Did you and Prince ever have a falling out?

He might have got a little salty because I didn’t work with him. Also, Jesse Johnson [the original guitarist for the Time] heard Prince’s version of my song “Do Yourself a Favor” and he said, “Pepe, can I do that song?” I said, “Sure, go ahead, ‘cause Prince ain’t doing it.” So Jessie went ahead and recorded it. And when I came back to Minneapolis after finishing my own record, I seen Prince at First Avenue. I went, “Yo man, what’s up?” And he said, “I heard Jesse’s doing ‘Do Yourself a Favor.’” And I went, “Uh, yeah.” And he said, “I thought I was gonna put that on my album.” And I said, “Yeah, but you didn’t do it. You put out two albums and my song is not on there. What am I supposed to do, wait forever?” And that’s when we had our first argument. And then he says, “Well, what about Minneapolis Genius? And I said, “What about it? I called your management people and told them to tell you what I was doing.” And he said, “Well, they didn’t tell me.” I said, “That’s not on me, that’s on your people, because I told them.” So it got a little heated there. He walked off and I walked off mad.
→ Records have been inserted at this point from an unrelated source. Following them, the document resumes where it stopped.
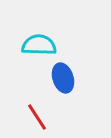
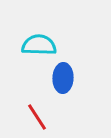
blue ellipse: rotated 20 degrees clockwise
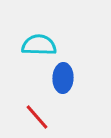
red line: rotated 8 degrees counterclockwise
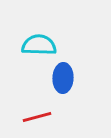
red line: rotated 64 degrees counterclockwise
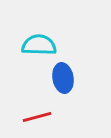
blue ellipse: rotated 12 degrees counterclockwise
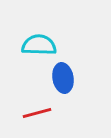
red line: moved 4 px up
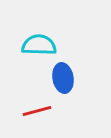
red line: moved 2 px up
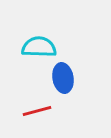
cyan semicircle: moved 2 px down
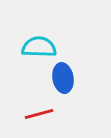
red line: moved 2 px right, 3 px down
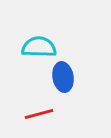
blue ellipse: moved 1 px up
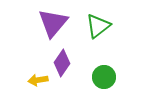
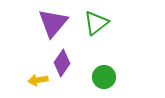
green triangle: moved 2 px left, 3 px up
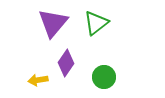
purple diamond: moved 4 px right
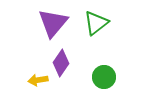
purple diamond: moved 5 px left
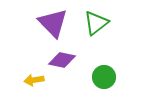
purple triangle: rotated 24 degrees counterclockwise
purple diamond: moved 1 px right, 3 px up; rotated 68 degrees clockwise
yellow arrow: moved 4 px left
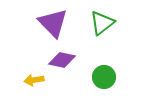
green triangle: moved 6 px right
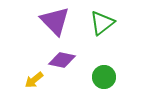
purple triangle: moved 2 px right, 2 px up
yellow arrow: rotated 30 degrees counterclockwise
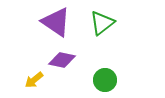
purple triangle: moved 1 px right, 1 px down; rotated 12 degrees counterclockwise
green circle: moved 1 px right, 3 px down
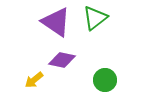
green triangle: moved 7 px left, 5 px up
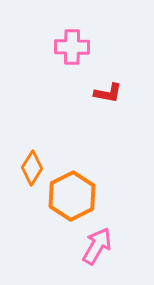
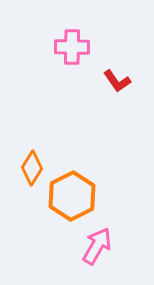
red L-shape: moved 9 px right, 12 px up; rotated 44 degrees clockwise
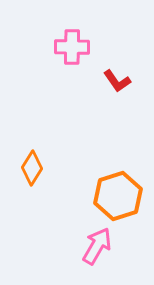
orange hexagon: moved 46 px right; rotated 9 degrees clockwise
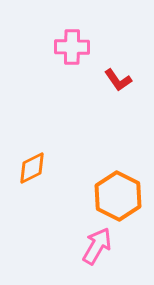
red L-shape: moved 1 px right, 1 px up
orange diamond: rotated 32 degrees clockwise
orange hexagon: rotated 15 degrees counterclockwise
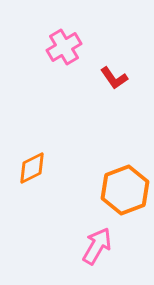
pink cross: moved 8 px left; rotated 32 degrees counterclockwise
red L-shape: moved 4 px left, 2 px up
orange hexagon: moved 7 px right, 6 px up; rotated 12 degrees clockwise
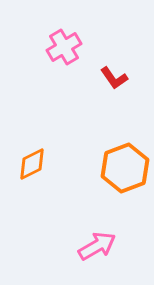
orange diamond: moved 4 px up
orange hexagon: moved 22 px up
pink arrow: rotated 30 degrees clockwise
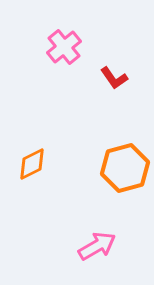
pink cross: rotated 8 degrees counterclockwise
orange hexagon: rotated 6 degrees clockwise
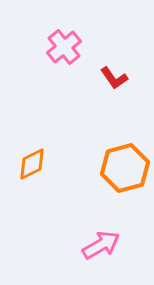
pink arrow: moved 4 px right, 1 px up
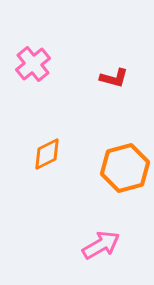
pink cross: moved 31 px left, 17 px down
red L-shape: rotated 40 degrees counterclockwise
orange diamond: moved 15 px right, 10 px up
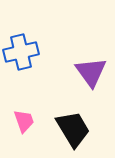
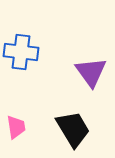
blue cross: rotated 20 degrees clockwise
pink trapezoid: moved 8 px left, 6 px down; rotated 10 degrees clockwise
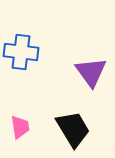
pink trapezoid: moved 4 px right
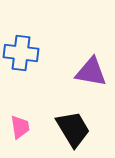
blue cross: moved 1 px down
purple triangle: rotated 44 degrees counterclockwise
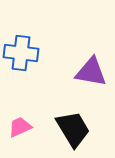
pink trapezoid: rotated 105 degrees counterclockwise
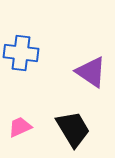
purple triangle: rotated 24 degrees clockwise
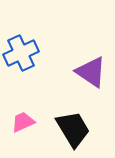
blue cross: rotated 32 degrees counterclockwise
pink trapezoid: moved 3 px right, 5 px up
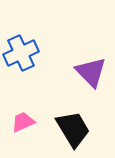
purple triangle: rotated 12 degrees clockwise
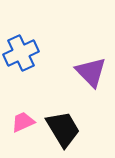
black trapezoid: moved 10 px left
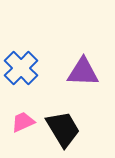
blue cross: moved 15 px down; rotated 20 degrees counterclockwise
purple triangle: moved 8 px left; rotated 44 degrees counterclockwise
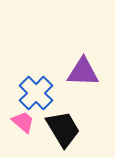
blue cross: moved 15 px right, 25 px down
pink trapezoid: rotated 65 degrees clockwise
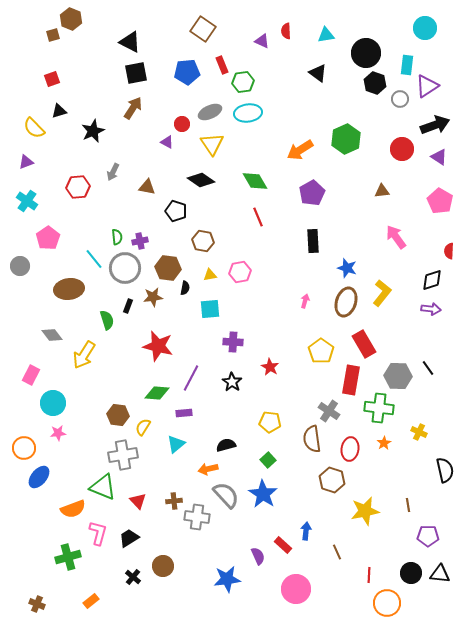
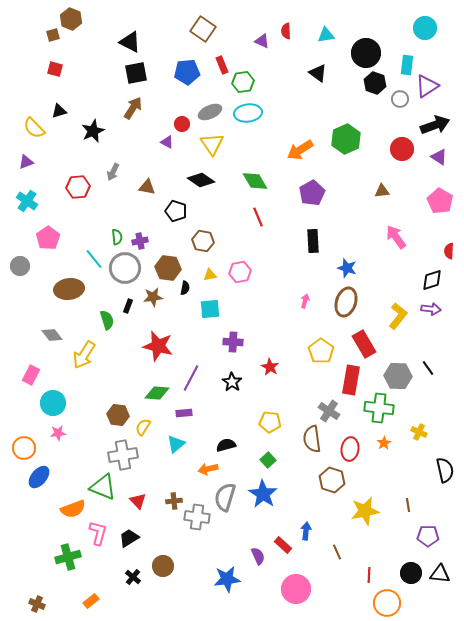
red square at (52, 79): moved 3 px right, 10 px up; rotated 35 degrees clockwise
yellow L-shape at (382, 293): moved 16 px right, 23 px down
gray semicircle at (226, 495): moved 1 px left, 2 px down; rotated 120 degrees counterclockwise
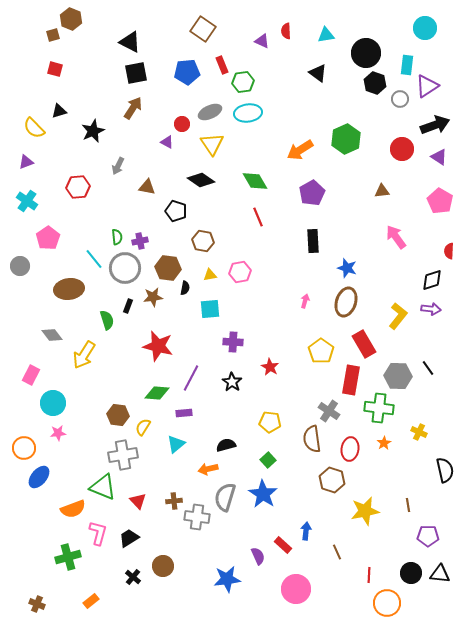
gray arrow at (113, 172): moved 5 px right, 6 px up
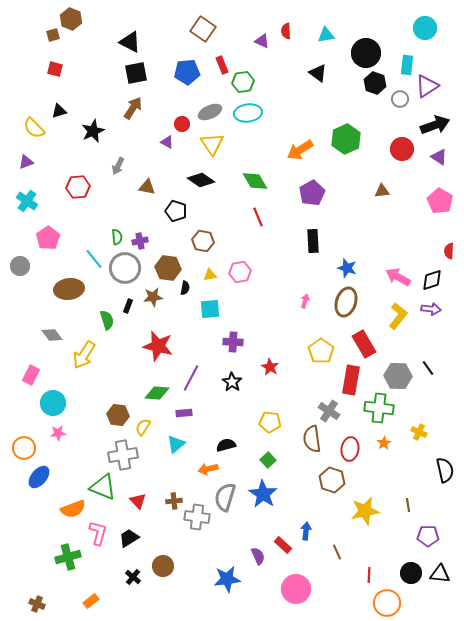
pink arrow at (396, 237): moved 2 px right, 40 px down; rotated 25 degrees counterclockwise
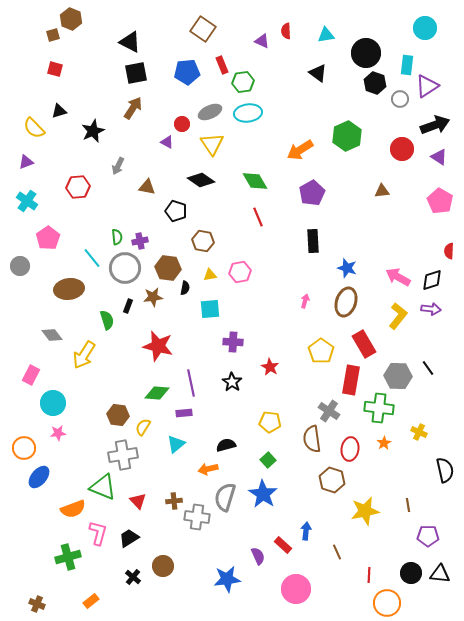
green hexagon at (346, 139): moved 1 px right, 3 px up
cyan line at (94, 259): moved 2 px left, 1 px up
purple line at (191, 378): moved 5 px down; rotated 40 degrees counterclockwise
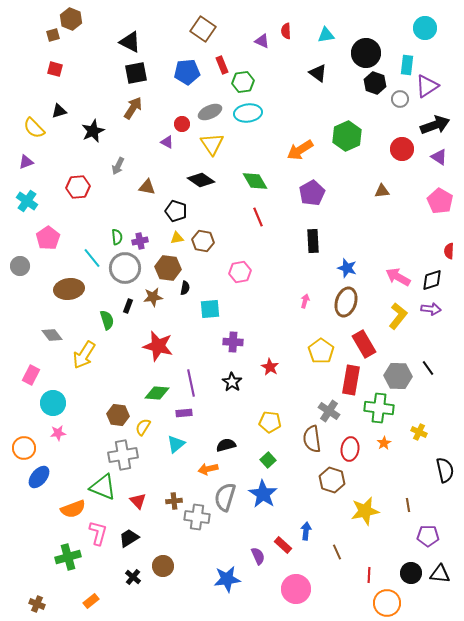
yellow triangle at (210, 275): moved 33 px left, 37 px up
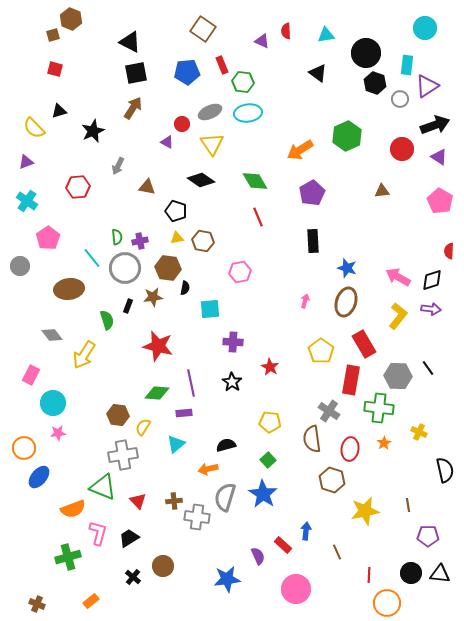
green hexagon at (243, 82): rotated 15 degrees clockwise
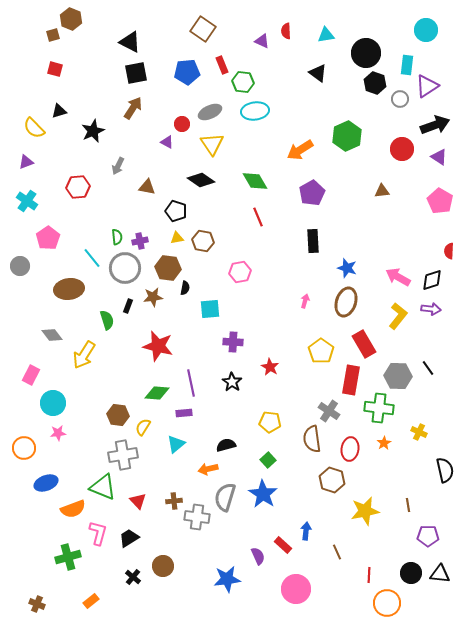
cyan circle at (425, 28): moved 1 px right, 2 px down
cyan ellipse at (248, 113): moved 7 px right, 2 px up
blue ellipse at (39, 477): moved 7 px right, 6 px down; rotated 30 degrees clockwise
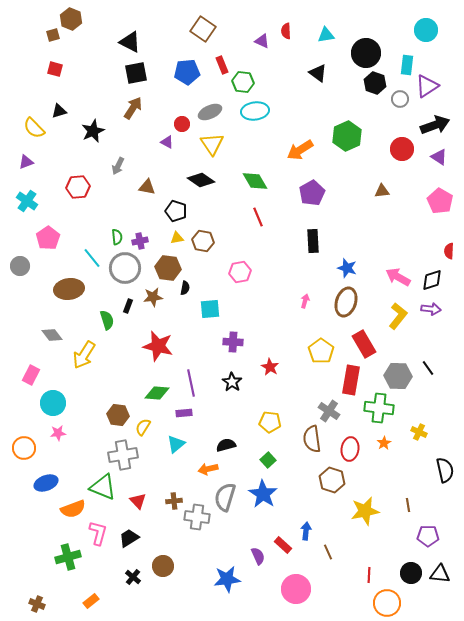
brown line at (337, 552): moved 9 px left
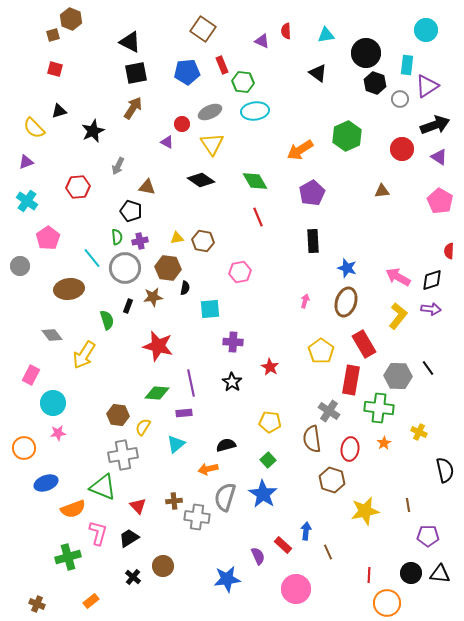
black pentagon at (176, 211): moved 45 px left
red triangle at (138, 501): moved 5 px down
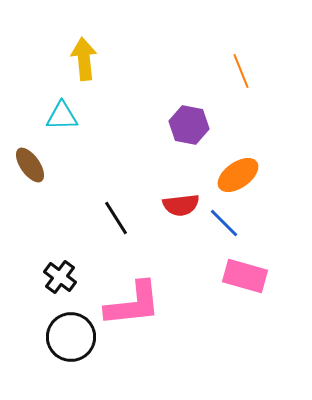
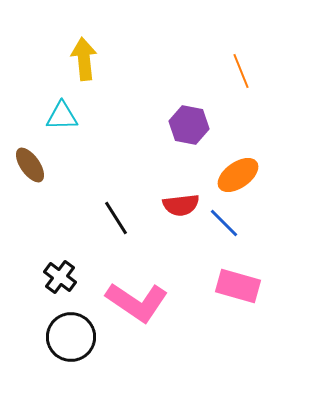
pink rectangle: moved 7 px left, 10 px down
pink L-shape: moved 4 px right, 2 px up; rotated 40 degrees clockwise
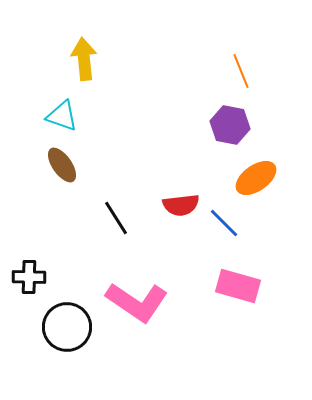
cyan triangle: rotated 20 degrees clockwise
purple hexagon: moved 41 px right
brown ellipse: moved 32 px right
orange ellipse: moved 18 px right, 3 px down
black cross: moved 31 px left; rotated 36 degrees counterclockwise
black circle: moved 4 px left, 10 px up
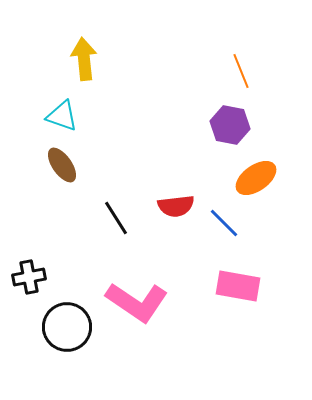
red semicircle: moved 5 px left, 1 px down
black cross: rotated 12 degrees counterclockwise
pink rectangle: rotated 6 degrees counterclockwise
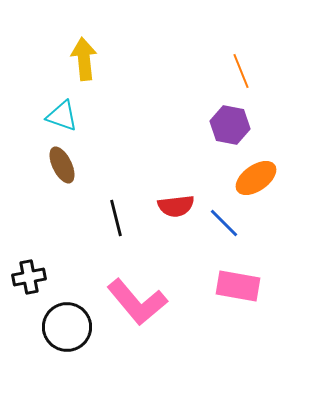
brown ellipse: rotated 9 degrees clockwise
black line: rotated 18 degrees clockwise
pink L-shape: rotated 16 degrees clockwise
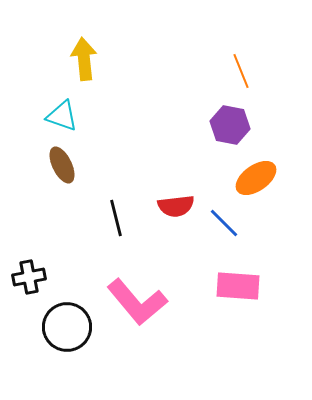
pink rectangle: rotated 6 degrees counterclockwise
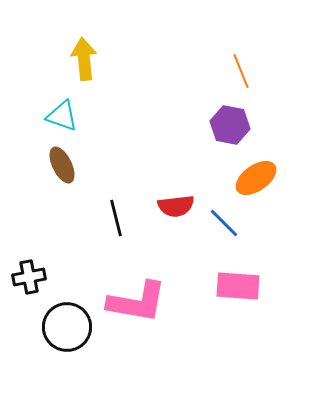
pink L-shape: rotated 40 degrees counterclockwise
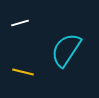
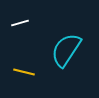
yellow line: moved 1 px right
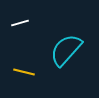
cyan semicircle: rotated 9 degrees clockwise
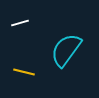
cyan semicircle: rotated 6 degrees counterclockwise
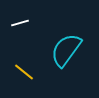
yellow line: rotated 25 degrees clockwise
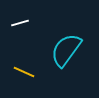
yellow line: rotated 15 degrees counterclockwise
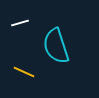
cyan semicircle: moved 10 px left, 4 px up; rotated 54 degrees counterclockwise
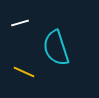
cyan semicircle: moved 2 px down
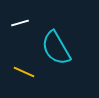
cyan semicircle: rotated 12 degrees counterclockwise
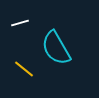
yellow line: moved 3 px up; rotated 15 degrees clockwise
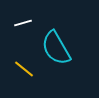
white line: moved 3 px right
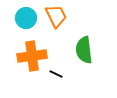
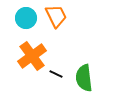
green semicircle: moved 28 px down
orange cross: rotated 28 degrees counterclockwise
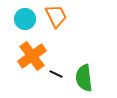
cyan circle: moved 1 px left, 1 px down
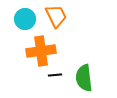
orange cross: moved 9 px right, 5 px up; rotated 28 degrees clockwise
black line: moved 1 px left, 1 px down; rotated 32 degrees counterclockwise
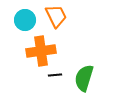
cyan circle: moved 1 px down
green semicircle: rotated 24 degrees clockwise
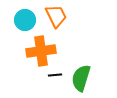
green semicircle: moved 3 px left
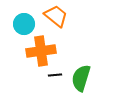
orange trapezoid: rotated 25 degrees counterclockwise
cyan circle: moved 1 px left, 4 px down
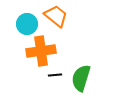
cyan circle: moved 3 px right
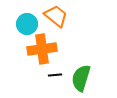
orange cross: moved 1 px right, 2 px up
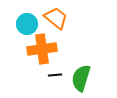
orange trapezoid: moved 2 px down
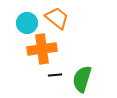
orange trapezoid: moved 1 px right
cyan circle: moved 1 px up
green semicircle: moved 1 px right, 1 px down
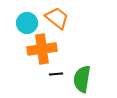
black line: moved 1 px right, 1 px up
green semicircle: rotated 8 degrees counterclockwise
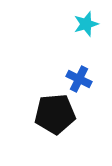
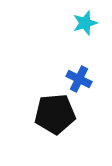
cyan star: moved 1 px left, 1 px up
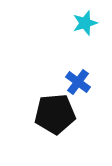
blue cross: moved 1 px left, 3 px down; rotated 10 degrees clockwise
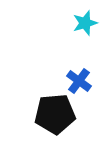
blue cross: moved 1 px right, 1 px up
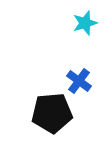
black pentagon: moved 3 px left, 1 px up
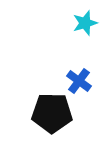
black pentagon: rotated 6 degrees clockwise
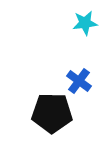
cyan star: rotated 10 degrees clockwise
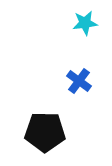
black pentagon: moved 7 px left, 19 px down
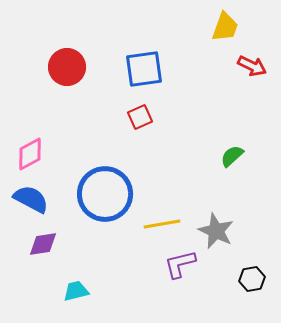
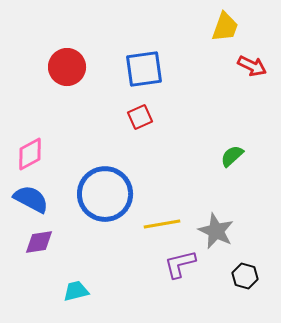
purple diamond: moved 4 px left, 2 px up
black hexagon: moved 7 px left, 3 px up; rotated 25 degrees clockwise
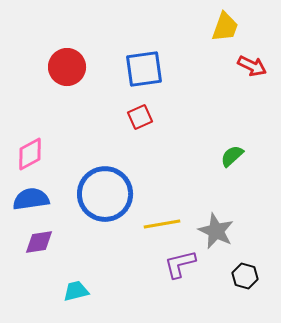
blue semicircle: rotated 36 degrees counterclockwise
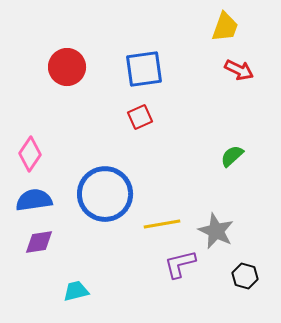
red arrow: moved 13 px left, 4 px down
pink diamond: rotated 28 degrees counterclockwise
blue semicircle: moved 3 px right, 1 px down
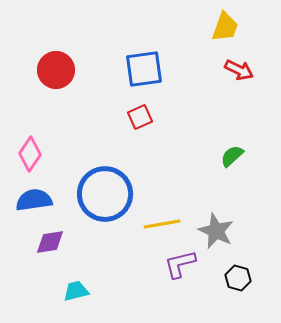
red circle: moved 11 px left, 3 px down
purple diamond: moved 11 px right
black hexagon: moved 7 px left, 2 px down
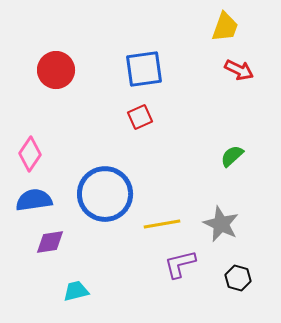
gray star: moved 5 px right, 7 px up
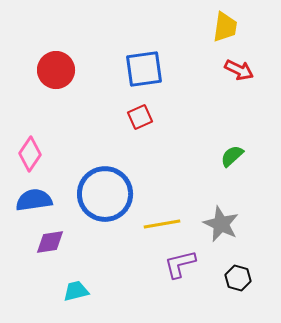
yellow trapezoid: rotated 12 degrees counterclockwise
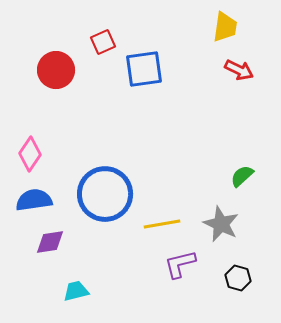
red square: moved 37 px left, 75 px up
green semicircle: moved 10 px right, 20 px down
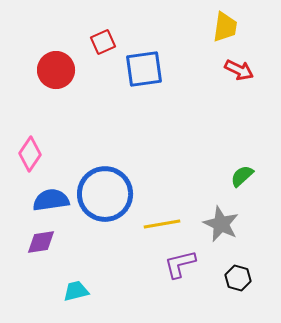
blue semicircle: moved 17 px right
purple diamond: moved 9 px left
When did the two of you iron out your differences?

Jessie put “Do Yourself a Favor” on his Shockadellica album and we sold 400,000 copies, which was good for me. Bobby Z [a bandmate of Prince from 1978 to 1986] gave a party one day, and that’s where we made up. We sat down and talked, and we were cool again.

Were you in contact with Prince in recent years?

No, the last time I seen Prince was in Las Vegas at the 3121 Club at the Rio [All-Star Hotel & Casino] in 2007. I went to one of his rehearsals and said hello to him. And it wasn’t like it was before. I could tell he had changed. I thought that maybe when he saw me that he would be happy and give me a hug or something. And it was just very plain. It was like, “Hi.” And I went, “Hey man, what’s up?” And that was it. Show business definitely had an effect on him. But nevertheless, he was one of the best. I might not have liked all the things he has done in his career. And some things might have disappointed me. But I still love him.

Did you go to the private family service after Prince was cremated?

No, I didn’t go to any of the memorials. I couldn’t do it. I just couldn’t. But I wanna do my own tribute. I know there are gonna be a lot of people in a lot of bands who want to do the same thing, but all of my members are still here. 94 East is still out there. This is the first band Prince played with in the recording studio on a professional level. So I wanna get something going, but we have to find a guitarist that could play Prince’s guitar parts [laughs]. I have the master recording that I own, so I can solo out his guitar parts for someone to learn if they can learn it. So we’ll just have to see what happens.